По ночам Алексею снился почти один и тот же сон: он сидит в пещере у костра. Над огнем висит котел. В нем аппетитно булькает гречневая каша. От нее разносится изумительный аромат. А у входа в пещеру стоит пулемет. Алексей то и дело отбивается от наседающих врагов. Несколько длинных очередей — и он снова слушает, как булькает гречневая каша. Это божественные звуки. Они лучше его любимой арии Каварадосси. А потом он ест — не спеша, маленькими порциями, как в детстве мама учила есть мороженое. Ест, ест, ест…
Пашке казалось, что от голода страдает больше всех именно он. Васятка никогда не говорит о еде. Привык, бродяга, наверное, у себя в тайге без пищи сидеть. Алексея не поймешь. Волевой парень, ничего не скажешь. Даже если и мучается, все равно не узнаешь. К Мише Зайцеву по-прежнему тетка бегает, наверняка еду таскает, подкармливает. Хуже всех ему. Он человек городской, избалованный. К голоду не привык. И в животе сосет постоянно. Это ощущение мешает уснуть, не дает подумать ни о чем другом. Ребята иногда говорят о занятиях, некоторые даже умудряются писать конспекты, а он давно на все махнул рукой. Одна мысль в голове — где бы раздобыть хоть немного съестного. Недели две назад ему удалось на камбузе стащить порцию гороха. Смешно, порция называется — полторы ложки, и лижи дно. Между прочим, если бы поймали, сразу бы отчислили. Рисковое дело…

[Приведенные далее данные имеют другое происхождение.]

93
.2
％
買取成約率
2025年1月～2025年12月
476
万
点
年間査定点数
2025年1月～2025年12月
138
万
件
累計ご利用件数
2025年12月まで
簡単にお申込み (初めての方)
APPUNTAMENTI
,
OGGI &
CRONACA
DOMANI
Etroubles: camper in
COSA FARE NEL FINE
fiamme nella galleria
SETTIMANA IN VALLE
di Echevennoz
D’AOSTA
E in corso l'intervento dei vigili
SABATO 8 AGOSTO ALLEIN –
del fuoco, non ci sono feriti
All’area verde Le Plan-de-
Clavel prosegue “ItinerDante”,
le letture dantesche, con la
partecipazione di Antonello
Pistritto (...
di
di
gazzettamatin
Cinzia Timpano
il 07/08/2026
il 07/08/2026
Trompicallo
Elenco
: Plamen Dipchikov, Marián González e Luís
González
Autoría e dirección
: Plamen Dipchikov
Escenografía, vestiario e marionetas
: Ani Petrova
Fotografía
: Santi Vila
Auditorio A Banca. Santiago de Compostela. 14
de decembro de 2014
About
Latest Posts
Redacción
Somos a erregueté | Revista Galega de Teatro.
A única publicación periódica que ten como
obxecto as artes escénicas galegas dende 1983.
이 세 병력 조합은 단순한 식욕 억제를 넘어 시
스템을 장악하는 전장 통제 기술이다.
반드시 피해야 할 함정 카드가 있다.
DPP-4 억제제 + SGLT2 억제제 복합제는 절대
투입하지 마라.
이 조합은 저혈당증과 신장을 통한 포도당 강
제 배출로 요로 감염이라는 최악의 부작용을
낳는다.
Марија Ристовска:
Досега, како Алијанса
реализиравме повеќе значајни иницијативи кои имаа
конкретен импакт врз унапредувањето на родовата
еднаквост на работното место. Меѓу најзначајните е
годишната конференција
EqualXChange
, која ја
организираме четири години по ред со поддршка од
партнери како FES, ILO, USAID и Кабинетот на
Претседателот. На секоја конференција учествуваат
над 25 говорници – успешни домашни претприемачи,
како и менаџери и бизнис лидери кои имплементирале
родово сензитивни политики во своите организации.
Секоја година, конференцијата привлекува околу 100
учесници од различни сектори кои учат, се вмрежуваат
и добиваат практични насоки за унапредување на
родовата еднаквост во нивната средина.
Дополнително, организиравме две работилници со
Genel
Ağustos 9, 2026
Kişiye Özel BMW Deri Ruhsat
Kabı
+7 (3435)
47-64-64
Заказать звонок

Размышления Пашки прервало появление Миши Зайцева. Сквозь полуоткрытую дверь курилки Паша увидел, как он вошел в коридор с небольшим свертком и, беспокойно оглянувшись, исчез за дверью кубрика. «Опять тетя принесла передачу!» — подумал Паша и весь напрягся при мысли, что это мог быть сверток со съестным. Он подошел к двери курилки и стал наблюдать за дальнейшими событиями.
Перед тем как отправиться в эвакуацию, тетя Женя взяла слово с соседки, что та отнесет племяннику небольшую продуктовую передачу. Сама тетя Женя сделать этого не успела, так как эвакуировалась срочно, но о племяннике помнила всегда. Она аккуратно завернула в небольшой сверток четыре сухаря, кусочек сала, несколько конфет. За это богатство она отдала висевшие в бывшем кабинете брата две картины Бенуа. Соседка вскоре заболела и почти месяц пролежала в постели. Чувствовала она себя еще плохо, к Мише нужно было идти пешком через весь город, но она положила сверток в сумку, прикрыла сверху тряпьем и отправилась в путь.